My jacket has an internal pocket for a player. It has a neat little hole for the cord to go through and everything..... Most of the newer jackets will probably have something like it or at least that is what I've been seeing.


----------



## seant46 (Dec 8, 2009)

maf05r6 said:


> My jacket has an internal pocket for a player. It has a neat little hole for the cord to go through and everything..... Most of the newer jackets will probably have something like it or at least that is what I've been seeing.

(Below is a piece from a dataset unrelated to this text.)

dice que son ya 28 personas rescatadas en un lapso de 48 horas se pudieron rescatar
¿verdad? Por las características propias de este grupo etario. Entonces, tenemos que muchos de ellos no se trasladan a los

ya i need a real snowboard jacket lol, but i spend too much money on other gear...


----------



## SlowRoller (Dec 12, 2009)

Front left jacket pocket. Seems like all jackets come with a music player pocket of some sorts these days.


----------



## m60g (Feb 27, 2009)

Left Inside


----------



## Mountainmenace (Sep 27, 2009)

Im a hoody guy too so front right pocket of pants 


The Jib Crib - THE WORLD'S BEST INDOOR SNOWBOARD RACK - Home


----------



## AWNOW (Sep 12, 2009)

Front left pants pocket.


----------



## Leo (Nov 24, 2009)

Keep it in my build in Music Pouch. Oh wait, I lied. I don't listen to music while I ride :laugh:

On a side note, Kombi makes gloves that have a wireless mp3 player control on them. Pretty sweet. You just plug this receiver into your player and voila! Wireless controls at the touch of your hands literally.


----------



## Guest (Jan 2, 2010)

u don't wanna know


----------



## Guest (Jan 2, 2010)

My Burton fleece has a pocket for my iPod with a hole so my wires can run through it.


----------



## Guest (Jan 2, 2010)

Left chest pocket as well!


----------



## freshy (Nov 18, 2009)

Yeah I got the mp3 player holder thing with the cord hole and the cord hanger thing near the collar. My old Burton jacket even had a velcro entrance inside of the zipper flap you you dident have to unzip to get to it which I thought was really cool.


----------



## Triple8Sol (Nov 24, 2008)

Every jacket I've bought in the last 5yrs has had an internal pocket for music players, so it's pretty straightforward.


----------



## Artistry (Jan 5, 2010)

I use a lightweight vest which has a media pocket on the front left chest in conjunction with a headphone beanie lightly padded


----------



## Bizzman (Dec 31, 2009)

i got a ipod pocket in my 686 jacket...from there audio cord into my smith holt helmet...the only thing is the cords get scratchy all the time . i dun what to do


----------